Madison based U.S. Military veteran foundation

The Wisconsin Veterans Museum, located on Capitol Square in Madison, Wisconsin, United States, is dedicated to telling the stories of the veterans of the state of Wisconsin.

The museum comprises two galleries that chronicle the history of Wisconsin citizens who served in the U.S. military from the American Civil War to the present day. The Wisconsin Veterans Museum is an educational activity of the Wisconsin Department of Veterans Affairs.
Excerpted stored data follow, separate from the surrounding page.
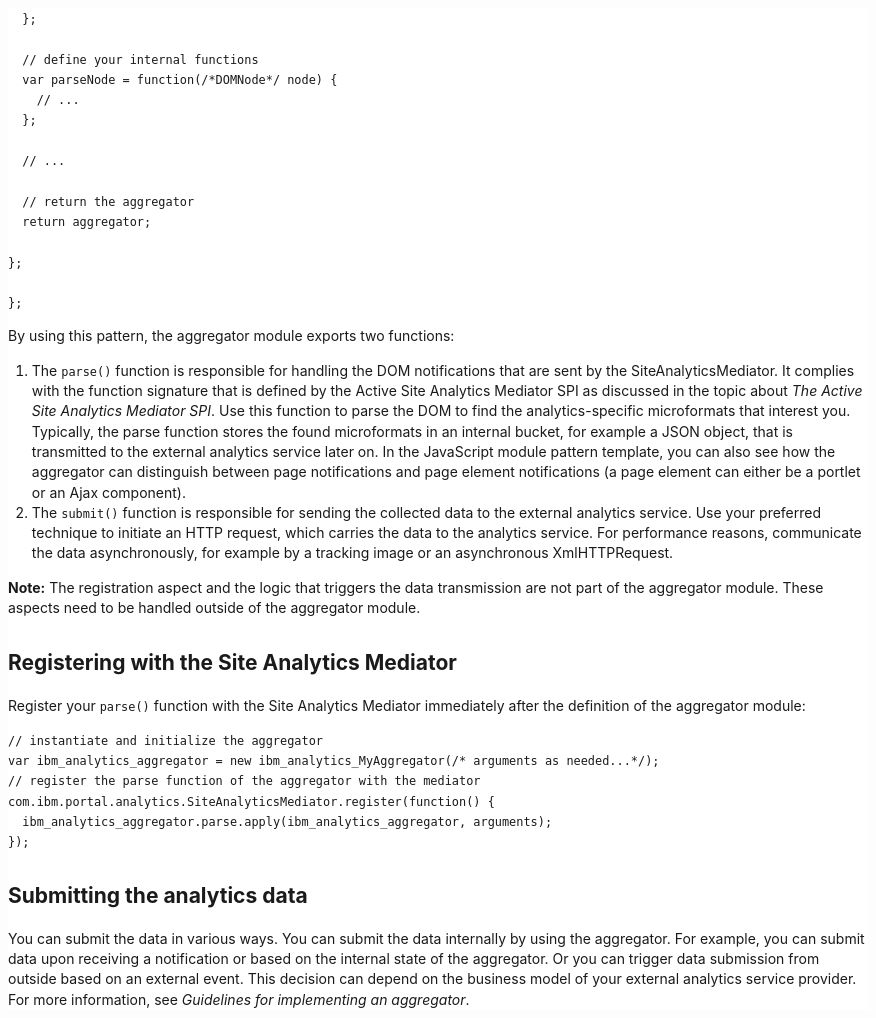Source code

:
```
  };
  
  // define your internal functions
  var parseNode = function(/*DOMNode*/ node) {
    // ...
  };

  // ...

  // return the aggregator
  return aggregator;
  
};

};
```

By using this pattern, the aggregator module exports two functions:

1.  The `parse()` function is responsible for handling the DOM notifications that are sent by the SiteAnalyticsMediator. It complies with the function signature that is defined by the Active Site Analytics Mediator SPI as discussed in the topic about *The Active Site Analytics Mediator SPI*. Use this function to parse the DOM to find the analytics-specific microformats that interest you. Typically, the parse function stores the found microformats in an internal bucket, for example a JSON object, that is transmitted to the external analytics service later on. In the JavaScript module pattern template, you can also see how the aggregator can distinguish between page notifications and page element notifications \(a page element can either be a portlet or an Ajax component\).
2.  The `submit()` function is responsible for sending the collected data to the external analytics service. Use your preferred technique to initiate an HTTP request, which carries the data to the analytics service. For performance reasons, communicate the data asynchronously, for example by a tracking image or an asynchronous XmlHTTPRequest.

**Note:** The registration aspect and the logic that triggers the data transmission are not part of the aggregator module. These aspects need to be handled outside of the aggregator module.

## Registering with the Site Analytics Mediator

Register your `parse()` function with the Site Analytics Mediator immediately after the definition of the aggregator module:

```
// instantiate and initialize the aggregator
var ibm_analytics_aggregator = new ibm_analytics_MyAggregator(/* arguments as needed...*/);
// register the parse function of the aggregator with the mediator
com.ibm.portal.analytics.SiteAnalyticsMediator.register(function() {
  ibm_analytics_aggregator.parse.apply(ibm_analytics_aggregator, arguments);
});
```

## Submitting the analytics data

You can submit the data in various ways. You can submit the data internally by using the aggregator. For example, you can submit data upon receiving a notification or based on the internal state of the aggregator. Or you can trigger data submission from outside based on an external event. This decision can depend on the business model of your external analytics service provider. For more information, see *Guidelines for implementing an aggregator*.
The museum dates to 1901, when it was established as the Grand Army of the Republic Memorial Hall in the Wisconsin State Capitol. That museum and its collections were destroyed in the Capitol fire of 1904, but the G.A.R. Memorial Hall retained a place in the rebuilt Capitol until it moved to its current location in 1993 and was renamed the Wisconsin Veterans Museum.

==Description==

The 19th-century gallery showcases Wisconsin's involvement in the Civil War. It includes a large diorama depicting the Battle of Antietam.

In the 20th-century gallery, exhibits illustrate Wisconsin veterans' roles in the Mexican Border campaign, the First and Second World Wars and also the Korean, Vietnam, Persian Gulf War and recent conflicts. Three full-scale aircraft, a Sopwith Camel from World War I, a P-51 Mustang from World War II, and a Huey helicopter from the Vietnam War, are displayed in the gallery as well. Additions include Medal of Honor and War on Terror exhibits.

Located at 30 West Mifflin Street in Madison since 1993, the Wisconsin Veterans Museum has been accredited by the American Alliance of Museums since the 1970s and became a Smithsonian Affiliate in 2014.

The museum received funding for a new building in August 2024.